Rolando Fransiscus Sihombing - detikNews
Kamis, 17 Sep 2020 13:18 WIB
Anggota DPR dari Fraksi NasDem, Taufik Basari (Rolando/detikcom)
Anggota DPR dari Fraksi NasDem, Taufik Basari (Rolando/detikcom)
Jakarta -

Aturan terbaru soal Pengamanan Swakarsa (Pam Swakarsa) mendapat sorotan dari Partai NasDem. Anggota Komisi III DPR RI F-NasDem Taufik Basari menilai penggunaan istilah 'Pam Swakarsa' bisa menimbulkan masalah karena pengalaman buruk masa lalu.

"Terkait dengan penggunaan nomenklatur Pam Swakarsa itu dapat menimbulkan masalah, karena kita punya pengalaman traumatik terkait dengan istilah Pam Swakarsa ini dalam hubungannya dengan peristiwa di tahun '98-'99," kata Taufik di kompleks gedung MPR/DPR, Senayan, Jakarta, Kamis (17/9/2020).

"Di mana pada saat itu ada kebijakan untuk membentuk Pam Swakarsa yang pada ujungnya Pam Swakarsa tersebut malah dibentrokkan dengan aksi-aksi ujung rasa yang mengkritik pemerintah dan mendorong penuntasan reformasi pada saat itu yang berujung pada kasus Semanggi I," imbuhnya.

Politikus yang akrab disapa Tobas ini menilai lebih baik Kapolri Jenderal Idham Azis meninjau ulang penggunaan istilah 'Pam Swakarsa'. Tobas juga memberikan sejumlah catatan.

"Oleh karena itu, ada baiknya Kapolri meninjau ulang terkait penggunaan istilah Pam Swakarsa ini. Jika ingin mengatur beberapa materi yang termuatan di dalam Perkap tersebut," ujarnya.

Jika Polri ingin ada partisipasi masyarakat dalam menciptakan keamanan dan ketertiban, kata Tobas, perlu ada batasan yang jelas. Tobas menilai tak boleh ada tugas polisi yang tumpang-tindih.

"Yang kedua, terkait substansinya, substansinya jika pihak kepolisian ingin mengatur terkait partisipasi masyarakat untuk menjaga keamanan dan ketertiban, maka harus diberikan batasan yang jelas.
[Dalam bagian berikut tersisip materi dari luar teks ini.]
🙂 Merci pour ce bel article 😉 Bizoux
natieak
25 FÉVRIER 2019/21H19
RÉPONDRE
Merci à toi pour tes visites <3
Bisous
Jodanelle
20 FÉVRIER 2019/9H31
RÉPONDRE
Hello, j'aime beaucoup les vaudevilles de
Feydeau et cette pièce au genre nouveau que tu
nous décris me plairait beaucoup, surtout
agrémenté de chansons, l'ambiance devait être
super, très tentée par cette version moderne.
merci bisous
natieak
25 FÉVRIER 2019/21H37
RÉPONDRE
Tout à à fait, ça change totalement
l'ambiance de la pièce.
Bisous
Tidak boleh kemudian tumpang-tindih dengan tugas kepolisian dan juga akan menimbulkan konflik sosial di tengah masyarakat," ucap Ketua DPP NasDem itu.
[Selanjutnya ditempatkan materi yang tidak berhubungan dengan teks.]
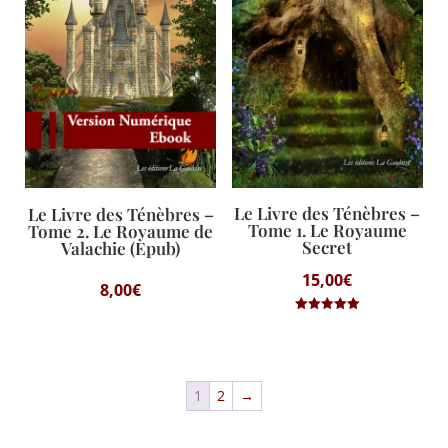
Le Livre des Ténèbres –
Le Livre des Ténèbres –
Tome 1. Le Royaume
Tome 2. Le Royaume de
Secret
Valachie (Epub)
15,00
€
8,00
€
Note
5.00
sur 5
1
2
→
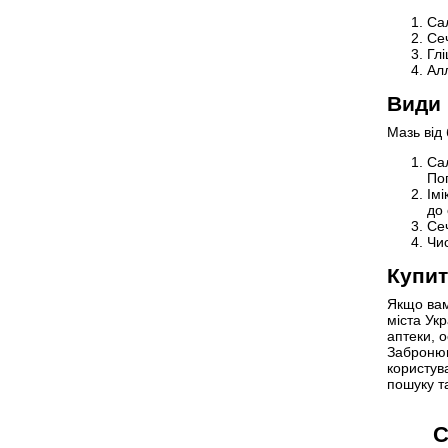
Са
Се
Гл
Алл
Види 
Мазь від 
Сал
Поп
Імі
до 
Сеч
Чис
Купит
Якщо вам
міста Ук
аптеки, о
Забронюв
користув
пошуку т
С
Tak hanya soal batasan jelas, Tobas juga mendorong agar Pam Swakarsa tak melahirkan kelompok eksklusif. Sebab, Pam Swakarsa bisa dijadikan alasan kedekatan dengan kepolisian.

"Partisipasi ini tidak lantas membuat adanya kelompok masyarakat seolah-olah lebih dari yang lain karena punya status pihak yang diminta aparat penegak hukum untuk membantu mewujudkan keamanan dan ketertiban umum. Supaya tidak menimbulkan kelompok-kelompok eksklusif baru," imbuhnya.

Sebelumnya, KontraS mengkritik Pam Swakarsa. KontraS menyebut Pam Swakarsa telah terbukti memunculkan FPI yang disebutnya sebagai organisasi intoleran.

"Pam Swakarsa akan memunculkan kelompok yang bergerak secara semena-mena, mengingat Pam Swakarsa '98 adalah cikal bakal FPI yang dalam tindakannya tidak sedikit menunjukkan perilaku intoleran," kata Koordinator Kontras, Fatia Maulidiyanti, dalam keterangannya kepada detikcom, Kamis (17/9).

Sementara itu, FPI membantah pernyataan KontraS. FPI menyebut KontraS mengarang.

"Ngarang dia (KontraS)," kata Ketua Umum FPI Slamet Maarif kepada detikcom, Kamis (17/9).